→ **What to produce**:
The records below hold a stretch from the line with "- Resource-constrained users" through the line with "contextual help features."; return exactly those lines, ends included, and nothing more.

═══ Records for processing

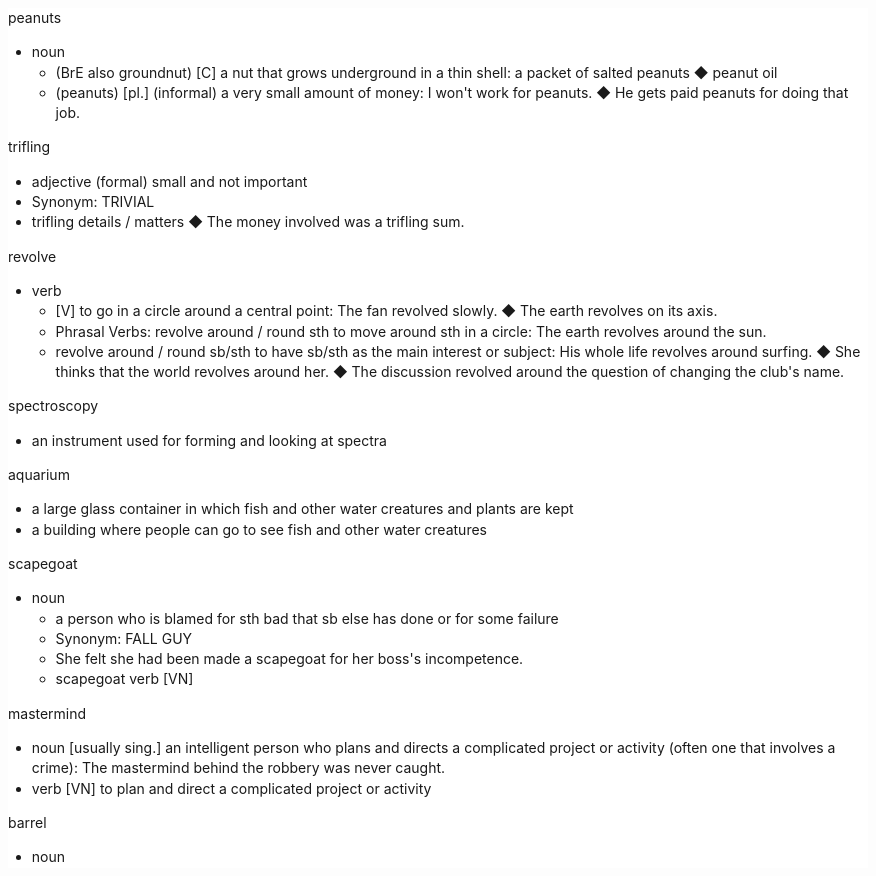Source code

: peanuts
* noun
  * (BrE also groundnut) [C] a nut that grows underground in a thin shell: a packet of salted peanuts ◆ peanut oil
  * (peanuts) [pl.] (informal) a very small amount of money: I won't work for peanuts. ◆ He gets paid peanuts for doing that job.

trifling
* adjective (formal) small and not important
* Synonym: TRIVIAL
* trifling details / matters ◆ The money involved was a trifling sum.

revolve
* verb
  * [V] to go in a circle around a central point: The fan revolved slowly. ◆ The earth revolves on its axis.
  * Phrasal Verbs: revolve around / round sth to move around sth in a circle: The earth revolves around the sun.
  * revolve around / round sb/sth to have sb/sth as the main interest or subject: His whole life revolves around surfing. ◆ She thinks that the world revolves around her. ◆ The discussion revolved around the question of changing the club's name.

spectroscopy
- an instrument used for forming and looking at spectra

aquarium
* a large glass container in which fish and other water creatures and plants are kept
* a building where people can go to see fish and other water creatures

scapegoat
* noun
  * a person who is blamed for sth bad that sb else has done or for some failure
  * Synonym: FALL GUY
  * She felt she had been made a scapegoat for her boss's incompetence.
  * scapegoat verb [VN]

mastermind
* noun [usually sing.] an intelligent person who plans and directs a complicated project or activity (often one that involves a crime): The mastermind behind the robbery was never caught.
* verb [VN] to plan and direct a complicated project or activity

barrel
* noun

══════
═══ Records for processing

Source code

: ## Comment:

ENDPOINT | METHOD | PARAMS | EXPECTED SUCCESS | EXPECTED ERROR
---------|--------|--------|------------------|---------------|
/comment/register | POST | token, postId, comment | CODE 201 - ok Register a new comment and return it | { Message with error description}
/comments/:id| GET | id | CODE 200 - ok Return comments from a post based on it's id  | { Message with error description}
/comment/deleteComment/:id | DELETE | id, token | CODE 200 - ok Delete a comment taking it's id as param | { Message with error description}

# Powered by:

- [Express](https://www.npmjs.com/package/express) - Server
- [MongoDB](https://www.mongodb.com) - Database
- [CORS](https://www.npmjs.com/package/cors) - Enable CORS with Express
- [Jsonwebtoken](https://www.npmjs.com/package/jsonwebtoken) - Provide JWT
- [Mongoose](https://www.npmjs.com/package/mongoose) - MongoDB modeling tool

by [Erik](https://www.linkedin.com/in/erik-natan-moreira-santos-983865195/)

══════
═══ Records for processing

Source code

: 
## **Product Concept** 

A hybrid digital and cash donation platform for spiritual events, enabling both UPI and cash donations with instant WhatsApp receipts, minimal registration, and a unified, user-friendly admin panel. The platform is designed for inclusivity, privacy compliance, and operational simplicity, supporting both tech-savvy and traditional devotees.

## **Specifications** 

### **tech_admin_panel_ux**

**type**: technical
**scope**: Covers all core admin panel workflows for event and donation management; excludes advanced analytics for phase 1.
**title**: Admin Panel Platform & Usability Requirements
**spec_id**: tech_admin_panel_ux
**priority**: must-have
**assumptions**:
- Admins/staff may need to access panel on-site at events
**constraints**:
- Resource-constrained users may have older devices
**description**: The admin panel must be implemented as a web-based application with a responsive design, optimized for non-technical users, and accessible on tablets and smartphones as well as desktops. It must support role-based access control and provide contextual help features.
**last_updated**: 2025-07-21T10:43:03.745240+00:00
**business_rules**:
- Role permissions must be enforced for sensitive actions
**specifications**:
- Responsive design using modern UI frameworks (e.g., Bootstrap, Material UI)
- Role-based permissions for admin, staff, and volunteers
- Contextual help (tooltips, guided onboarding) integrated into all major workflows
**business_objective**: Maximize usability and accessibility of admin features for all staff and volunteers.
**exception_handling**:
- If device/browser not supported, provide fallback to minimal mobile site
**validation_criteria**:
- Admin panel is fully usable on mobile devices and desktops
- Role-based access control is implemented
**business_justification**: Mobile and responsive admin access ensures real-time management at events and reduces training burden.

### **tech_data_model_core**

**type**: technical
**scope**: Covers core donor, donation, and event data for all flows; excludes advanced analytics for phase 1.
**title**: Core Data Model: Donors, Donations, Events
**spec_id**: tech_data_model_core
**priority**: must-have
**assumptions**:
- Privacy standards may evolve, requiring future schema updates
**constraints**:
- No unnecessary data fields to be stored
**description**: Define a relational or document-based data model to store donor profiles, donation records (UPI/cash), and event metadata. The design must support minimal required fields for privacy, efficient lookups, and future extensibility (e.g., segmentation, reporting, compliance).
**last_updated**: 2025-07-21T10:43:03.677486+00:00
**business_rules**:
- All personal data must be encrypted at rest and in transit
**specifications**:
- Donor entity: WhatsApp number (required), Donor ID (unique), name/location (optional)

══════

→ **Exercise answer**:
- Resource-constrained users may have older devices
**description**: The admin panel must be implemented as a web-based application with a responsive design, optimized for non-technical users, and accessible on tablets and smartphones as well as desktops. It must support role-based access control and provide contextual help features.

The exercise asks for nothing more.